|On the Bus
We have the same problems everyone else does. I mean, yeah, sure, it's easy to forget that, when there's like, six billion people screaming your name, but really it all comes down to who you love and who loves you back, and it doesn't matter how much money you have or how many people scream your name. There was a movie about that with Lawrence Olivier or Orson Welles or somebody, and in it, the guy ended up miserable and the only thing he loved was a sled. How pathetic is that? A sled.
But so, we have the same problems. Who loves you? Who do you love?
Not in the crazy LOVE way, like the fans love us, although that is certainly awesome. Way more than awesome, really, and it's still hard to believe, everyday, that it happened to me. But it's no substitute, not for the important questions.
Who do you love?
Who loves you?
The answer to one of those questions is lying in his bunk right now with his headphones on, humming under his breath, tapping his fingers on his thigh. He's looking comfortable and happy, and fairly awake, which is a little shocking, since JC sleeps all the fucking time when we're on the bus. It's something about the motion, or the hum of the wheels or something, but it puts him right out. Not like that takes a lot. Maybe it's because he's writing music right now: that always keeps him up. More than once I've heard him through the thin hotel walls, playing things out on his keyboard until 2 or 3 in the morning, humming to himself. So far, the results have been okay. I think it's just a matter of time until JC figures out exactly what it is he wants to say, and gets it on to paper right. We've had a bunch of hit songs, but I can't wait until he has a hit song of his own. I can't wait to see his face then.
The answer to the other question is lying next to me on the couch. He has his head in my lap, and is watching Justin and Lance make sandwiches. They're doing the "bus dance" moving around each other in a kind of unscripted clumsy ballet, reaching and ducking and leaning against each other in time to the wheels. It was during one of those dances that I realized this, that Joey wasn't just dancing, but *dancing*. Like, in flirting. Like he's doing now.

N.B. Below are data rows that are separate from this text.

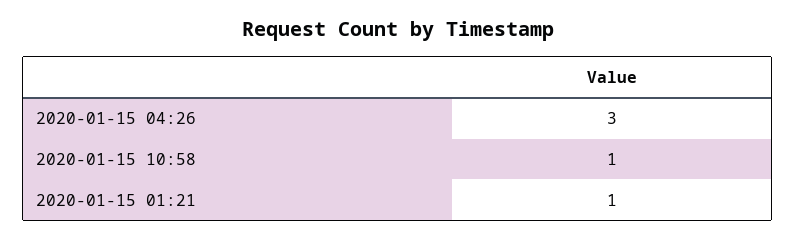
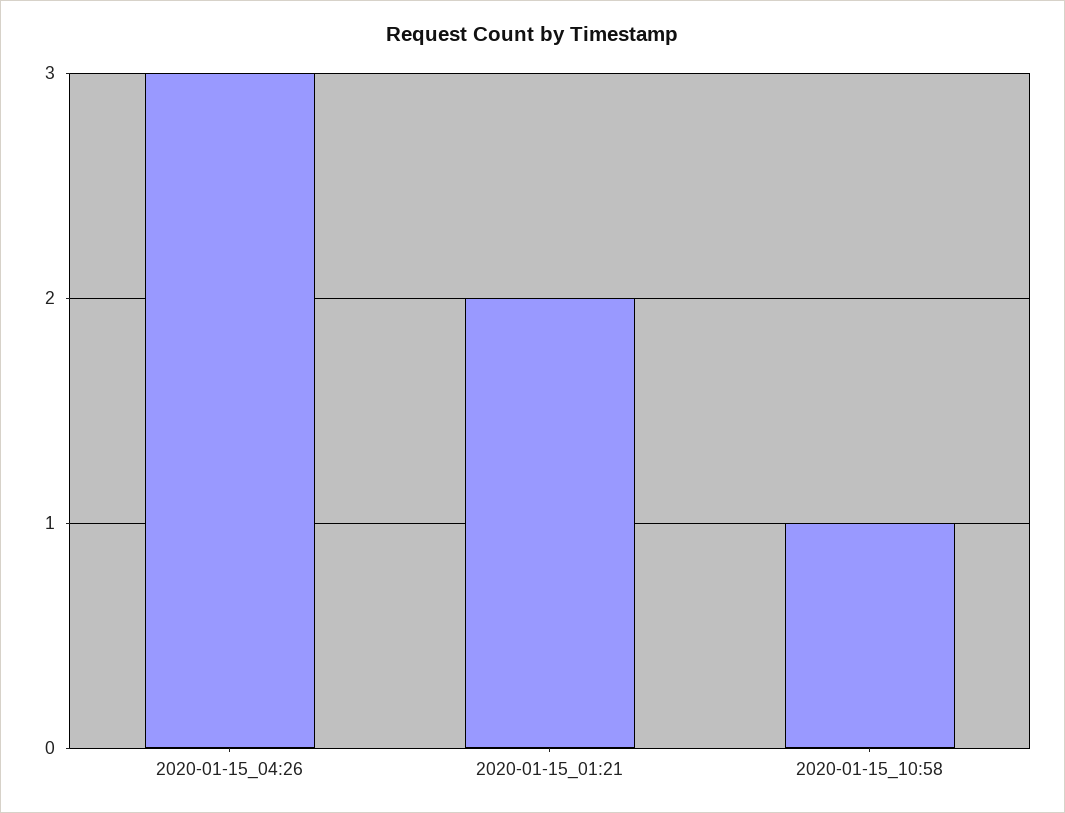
  {
    "2020-01-15 04:26": 3,
    "2020-01-15 10:58": 1,
-   "2020-01-15 01:21": 1
+   "2020-01-15 01:21": 2
  }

He tips his head back and smiles up at me. "You want me to get up?" he asks.
That there's the million dollar question. Because I don't want him to get up, I don't want him to take himself away, I don't want him to go away, but I don't want him to come any closer either. Joey's too much, too good, too sweet, and if he gets much closer, I'll have to tell him and then he'll move, and I'll miss him so much my heart will break, even if he's only three feet away.

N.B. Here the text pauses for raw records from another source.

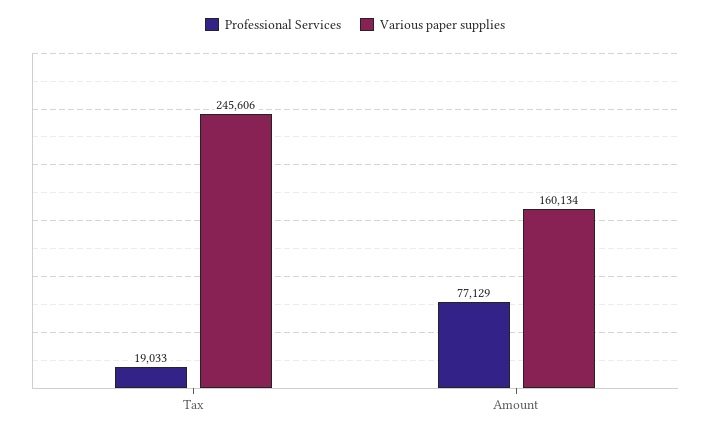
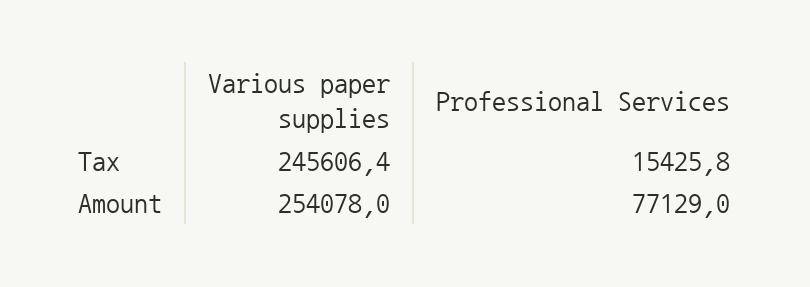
  {
    "Professional Services": {
-     "Tax": 19033,
+     "Tax": 15425.8,
      "Amount": 77129
    },
    "Various paper supplies": {
      "Tax": 245606.4,
-     "Amount": 160134
+     "Amount": 254078
    }
  }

I can live with unrequited. It's rejection that's a bitch.
"Nah, you're cool," I say.
He smiles again. I pat his shoulder. He's so much, big happy Joey. He's just as full of joy and awe about our success as I am, and that makes us alike. He knows that this is luck, him sitting on this bus on this wave of fame, just like I know it, and that makes us friends. He knows that I brighten his day, and make him smile, and cause him to think things he shouldn't think, and that makes me miserable.
There's only two questions that matter, really. And it's my bad luck that Joey is my answer to only one of them.